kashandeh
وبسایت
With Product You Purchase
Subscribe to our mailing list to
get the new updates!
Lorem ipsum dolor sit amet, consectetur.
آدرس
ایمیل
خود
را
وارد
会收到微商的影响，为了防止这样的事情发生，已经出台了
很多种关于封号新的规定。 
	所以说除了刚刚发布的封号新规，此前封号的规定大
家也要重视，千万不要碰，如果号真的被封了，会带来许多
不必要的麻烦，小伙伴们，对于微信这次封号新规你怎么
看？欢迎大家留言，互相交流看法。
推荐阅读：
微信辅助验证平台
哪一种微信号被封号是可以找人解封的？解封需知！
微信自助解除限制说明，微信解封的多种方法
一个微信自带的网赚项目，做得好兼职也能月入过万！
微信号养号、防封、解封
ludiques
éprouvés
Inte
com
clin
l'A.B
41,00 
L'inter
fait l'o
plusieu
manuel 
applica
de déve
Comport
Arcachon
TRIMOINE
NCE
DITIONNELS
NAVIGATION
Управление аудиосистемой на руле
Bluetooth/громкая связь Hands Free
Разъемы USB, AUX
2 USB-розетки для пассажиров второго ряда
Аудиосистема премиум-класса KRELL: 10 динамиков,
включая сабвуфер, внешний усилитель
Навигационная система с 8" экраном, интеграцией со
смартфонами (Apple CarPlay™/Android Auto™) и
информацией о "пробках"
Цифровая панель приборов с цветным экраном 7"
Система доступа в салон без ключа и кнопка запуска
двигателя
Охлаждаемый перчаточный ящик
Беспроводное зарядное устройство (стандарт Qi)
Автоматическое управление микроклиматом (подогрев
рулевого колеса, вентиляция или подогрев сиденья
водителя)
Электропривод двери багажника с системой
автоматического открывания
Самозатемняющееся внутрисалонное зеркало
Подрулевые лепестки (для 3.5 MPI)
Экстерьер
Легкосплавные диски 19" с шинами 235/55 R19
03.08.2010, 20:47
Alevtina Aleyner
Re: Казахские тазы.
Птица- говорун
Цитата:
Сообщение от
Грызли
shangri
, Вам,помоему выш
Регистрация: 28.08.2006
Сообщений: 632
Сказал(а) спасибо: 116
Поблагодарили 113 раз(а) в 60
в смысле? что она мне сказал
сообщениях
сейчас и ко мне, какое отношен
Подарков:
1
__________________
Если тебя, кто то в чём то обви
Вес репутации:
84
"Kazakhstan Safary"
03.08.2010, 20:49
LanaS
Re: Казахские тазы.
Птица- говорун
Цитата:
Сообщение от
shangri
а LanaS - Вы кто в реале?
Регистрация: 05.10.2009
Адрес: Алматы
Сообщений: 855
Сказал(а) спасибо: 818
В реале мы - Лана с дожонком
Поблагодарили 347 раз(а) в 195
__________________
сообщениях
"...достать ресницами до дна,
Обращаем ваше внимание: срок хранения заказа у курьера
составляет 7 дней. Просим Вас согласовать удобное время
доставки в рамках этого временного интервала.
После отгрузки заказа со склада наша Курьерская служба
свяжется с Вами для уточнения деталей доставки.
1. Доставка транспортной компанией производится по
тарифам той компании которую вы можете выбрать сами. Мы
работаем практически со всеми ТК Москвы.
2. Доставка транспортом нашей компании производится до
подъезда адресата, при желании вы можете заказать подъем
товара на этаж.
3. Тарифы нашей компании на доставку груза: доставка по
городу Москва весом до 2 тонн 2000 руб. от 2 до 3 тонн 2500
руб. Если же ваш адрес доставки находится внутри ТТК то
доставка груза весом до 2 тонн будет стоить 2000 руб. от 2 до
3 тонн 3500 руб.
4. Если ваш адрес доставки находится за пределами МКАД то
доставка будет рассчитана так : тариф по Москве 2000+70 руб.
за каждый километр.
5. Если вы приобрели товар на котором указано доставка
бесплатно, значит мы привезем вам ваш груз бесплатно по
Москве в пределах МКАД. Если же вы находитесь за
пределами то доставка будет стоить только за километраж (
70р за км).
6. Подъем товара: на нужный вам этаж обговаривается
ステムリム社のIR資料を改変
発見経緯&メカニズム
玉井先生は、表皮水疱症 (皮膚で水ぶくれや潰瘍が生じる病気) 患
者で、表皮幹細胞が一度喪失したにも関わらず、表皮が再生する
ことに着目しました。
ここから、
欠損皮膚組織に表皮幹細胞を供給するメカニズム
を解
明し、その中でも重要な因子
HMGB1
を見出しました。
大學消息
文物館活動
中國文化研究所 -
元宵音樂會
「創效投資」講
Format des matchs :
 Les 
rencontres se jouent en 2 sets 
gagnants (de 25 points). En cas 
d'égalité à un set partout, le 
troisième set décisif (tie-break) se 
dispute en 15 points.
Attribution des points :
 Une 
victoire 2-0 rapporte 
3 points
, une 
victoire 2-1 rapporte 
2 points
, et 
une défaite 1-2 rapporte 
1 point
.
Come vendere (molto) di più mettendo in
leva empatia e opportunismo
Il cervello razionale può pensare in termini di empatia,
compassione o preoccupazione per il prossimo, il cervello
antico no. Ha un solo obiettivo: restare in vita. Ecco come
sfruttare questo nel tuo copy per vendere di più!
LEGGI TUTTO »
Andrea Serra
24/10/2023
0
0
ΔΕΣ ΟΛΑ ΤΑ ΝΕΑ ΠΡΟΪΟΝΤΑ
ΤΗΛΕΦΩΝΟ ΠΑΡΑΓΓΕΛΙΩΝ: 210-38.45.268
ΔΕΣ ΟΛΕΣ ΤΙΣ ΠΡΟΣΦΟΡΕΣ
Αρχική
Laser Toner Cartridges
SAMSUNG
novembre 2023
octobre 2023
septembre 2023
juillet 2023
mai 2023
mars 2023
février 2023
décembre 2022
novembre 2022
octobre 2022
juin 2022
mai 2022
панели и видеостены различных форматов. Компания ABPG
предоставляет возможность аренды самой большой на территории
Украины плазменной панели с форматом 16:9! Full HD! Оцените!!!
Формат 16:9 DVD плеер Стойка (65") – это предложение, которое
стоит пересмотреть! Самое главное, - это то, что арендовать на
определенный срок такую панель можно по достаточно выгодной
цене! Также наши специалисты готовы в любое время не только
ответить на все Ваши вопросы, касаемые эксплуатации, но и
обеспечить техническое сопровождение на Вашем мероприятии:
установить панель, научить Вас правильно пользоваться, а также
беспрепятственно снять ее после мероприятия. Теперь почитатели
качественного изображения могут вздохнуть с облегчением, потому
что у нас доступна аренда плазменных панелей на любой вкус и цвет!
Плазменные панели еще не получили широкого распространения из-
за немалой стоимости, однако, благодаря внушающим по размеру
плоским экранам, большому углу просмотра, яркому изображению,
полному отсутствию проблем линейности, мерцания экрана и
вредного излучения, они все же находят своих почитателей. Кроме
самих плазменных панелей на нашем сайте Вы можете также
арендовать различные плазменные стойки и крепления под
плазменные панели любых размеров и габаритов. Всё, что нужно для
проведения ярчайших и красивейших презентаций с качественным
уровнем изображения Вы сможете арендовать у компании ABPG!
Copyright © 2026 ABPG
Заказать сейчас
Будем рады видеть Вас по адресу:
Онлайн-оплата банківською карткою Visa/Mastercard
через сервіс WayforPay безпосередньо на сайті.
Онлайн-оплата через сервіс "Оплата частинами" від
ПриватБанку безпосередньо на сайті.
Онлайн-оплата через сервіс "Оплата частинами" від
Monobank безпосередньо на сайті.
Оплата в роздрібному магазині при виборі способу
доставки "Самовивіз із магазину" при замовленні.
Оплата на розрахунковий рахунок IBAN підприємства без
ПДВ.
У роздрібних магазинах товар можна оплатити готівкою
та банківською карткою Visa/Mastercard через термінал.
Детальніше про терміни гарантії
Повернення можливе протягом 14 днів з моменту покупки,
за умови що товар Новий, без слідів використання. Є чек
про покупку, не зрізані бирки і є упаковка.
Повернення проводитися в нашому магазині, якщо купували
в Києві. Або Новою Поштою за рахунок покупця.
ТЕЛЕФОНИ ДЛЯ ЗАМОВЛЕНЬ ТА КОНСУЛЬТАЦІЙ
........
The range runs from the line above containing "所以说除了刚刚发布的封号新规，此前封号的规定大" to the line containing "Самозатемняющееся внутрисалонное зеркало", inclusive. Restate those lines word for word and no others.

**Exercise solution:**
	所以说除了刚刚发布的封号新规，此前封号的规定大
家也要重视，千万不要碰，如果号真的被封了，会带来许多
不必要的麻烦，小伙伴们，对于微信这次封号新规你怎么
看？欢迎大家留言，互相交流看法。
推荐阅读：
微信辅助验证平台
哪一种微信号被封号是可以找人解封的？解封需知！
微信自助解除限制说明，微信解封的多种方法
一个微信自带的网赚项目，做得好兼职也能月入过万！
微信号养号、防封、解封
ludiques
éprouvés
Inte
com
clin
l'A.B
41,00 
L'inter
fait l'o
plusieu
manuel 
applica
de déve
Comport
Arcachon
TRIMOINE
NCE
DITIONNELS
NAVIGATION
Управление аудиосистемой на руле
Bluetooth/громкая связь Hands Free
Разъемы USB, AUX
2 USB-розетки для пассажиров второго ряда
Аудиосистема премиум-класса KRELL: 10 динамиков,
включая сабвуфер, внешний усилитель
Навигационная система с 8" экраном, интеграцией со
смартфонами (Apple CarPlay™/Android Auto™) и
информацией о "пробках"
Цифровая панель приборов с цветным экраном 7"
Система доступа в салон без ключа и кнопка запуска
двигателя
Охлаждаемый перчаточный ящик
Беспроводное зарядное устройство (стандарт Qi)
Автоматическое управление микроклиматом (подогрев
рулевого колеса, вентиляция или подогрев сиденья
водителя)
Электропривод двери багажника с системой
автоматического открывания
Самозатемняющееся внутрисалонное зеркало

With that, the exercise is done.